A cookbook says more than the functional literature it contains. It talks about belonging and difference, about Us and the Other, about the multiculturalism of an area, waves of migration or foreign occupation, even about nature and the wealth of natural resources and human creativity determined by them. Cookbooks also taught us mothers what it means to be a woman, the gender role also involving responsibility in terms of nutrition and therefore the health of the family. On the other hand, today's cookbooks put the world on our plates and, at the same time, put everything in our mouths - recipes failproof full of details, with the entire process structured, with photos for each stage and troubleshooting that sends your brain on vacation.

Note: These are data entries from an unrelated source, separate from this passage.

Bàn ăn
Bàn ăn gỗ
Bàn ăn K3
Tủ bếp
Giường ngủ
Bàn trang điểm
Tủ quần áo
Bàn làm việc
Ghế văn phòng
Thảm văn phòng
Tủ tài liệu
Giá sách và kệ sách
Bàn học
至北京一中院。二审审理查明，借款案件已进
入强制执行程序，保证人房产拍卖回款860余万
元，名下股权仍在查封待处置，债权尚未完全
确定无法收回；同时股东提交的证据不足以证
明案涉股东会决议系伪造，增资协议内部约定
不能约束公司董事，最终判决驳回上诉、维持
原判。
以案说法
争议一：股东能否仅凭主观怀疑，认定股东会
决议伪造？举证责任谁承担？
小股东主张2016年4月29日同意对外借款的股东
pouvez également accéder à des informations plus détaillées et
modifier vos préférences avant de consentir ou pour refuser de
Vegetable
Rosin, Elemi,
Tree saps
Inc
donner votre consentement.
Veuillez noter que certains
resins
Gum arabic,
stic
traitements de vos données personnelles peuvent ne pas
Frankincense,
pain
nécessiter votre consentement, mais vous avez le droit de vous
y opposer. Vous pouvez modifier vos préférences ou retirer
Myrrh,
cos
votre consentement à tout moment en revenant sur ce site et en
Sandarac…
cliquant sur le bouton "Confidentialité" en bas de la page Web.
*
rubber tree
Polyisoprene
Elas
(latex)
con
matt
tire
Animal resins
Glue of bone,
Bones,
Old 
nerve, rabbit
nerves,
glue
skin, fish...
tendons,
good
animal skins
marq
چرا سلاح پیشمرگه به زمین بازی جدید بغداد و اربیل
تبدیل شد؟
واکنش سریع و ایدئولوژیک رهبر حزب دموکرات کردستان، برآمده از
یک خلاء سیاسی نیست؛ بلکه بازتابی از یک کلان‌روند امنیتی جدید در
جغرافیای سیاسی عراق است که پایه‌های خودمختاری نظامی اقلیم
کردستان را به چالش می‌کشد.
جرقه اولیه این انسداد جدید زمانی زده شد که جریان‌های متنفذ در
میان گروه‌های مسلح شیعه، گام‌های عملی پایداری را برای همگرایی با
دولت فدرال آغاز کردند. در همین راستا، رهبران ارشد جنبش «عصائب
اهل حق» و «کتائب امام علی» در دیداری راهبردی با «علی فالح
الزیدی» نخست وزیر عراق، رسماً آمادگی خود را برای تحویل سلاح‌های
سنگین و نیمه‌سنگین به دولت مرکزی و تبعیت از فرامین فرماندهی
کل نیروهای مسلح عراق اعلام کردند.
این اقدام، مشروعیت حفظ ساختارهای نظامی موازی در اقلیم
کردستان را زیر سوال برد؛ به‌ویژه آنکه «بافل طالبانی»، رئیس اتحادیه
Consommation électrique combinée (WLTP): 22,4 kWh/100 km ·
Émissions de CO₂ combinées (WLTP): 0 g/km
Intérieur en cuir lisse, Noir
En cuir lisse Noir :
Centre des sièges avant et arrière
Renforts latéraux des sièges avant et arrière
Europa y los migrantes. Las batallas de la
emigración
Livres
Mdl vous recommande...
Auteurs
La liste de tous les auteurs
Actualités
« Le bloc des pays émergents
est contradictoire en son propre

Well, you see, I've only now come to the essentials. Silently I made the transition from enumeration to analysis, from books to ideas, from recipes to manifest message and from there to the latent one. This is what Cosmin Dragomir has been doing for years. He talks and writes about food on the side of the recipe, crocheting around it context and impact, histories and anecdotes, warnings, rebukes and invitations, thereby opening new windows to wider approaches. Food stories are more than storytelling; they place an ingredient, a technique, a dish or a consumption habit in historical, geographical and cultural context; they show us that food is a mirror of society. That's why we need Cosmin and those like him, because they make it easier and more pleasant for us to relate to food as an identity marker, a metaphor of the era, a place of resistance in the face of globalization, a lesson in history, aesthetics and opportunity for escapism than as a simple, tasty and ephemeral fuel. As long as only cookbooks are written, we are guaranteed to eat well and diversified, but only when cookbooks and other things are written, the menu is truly complete.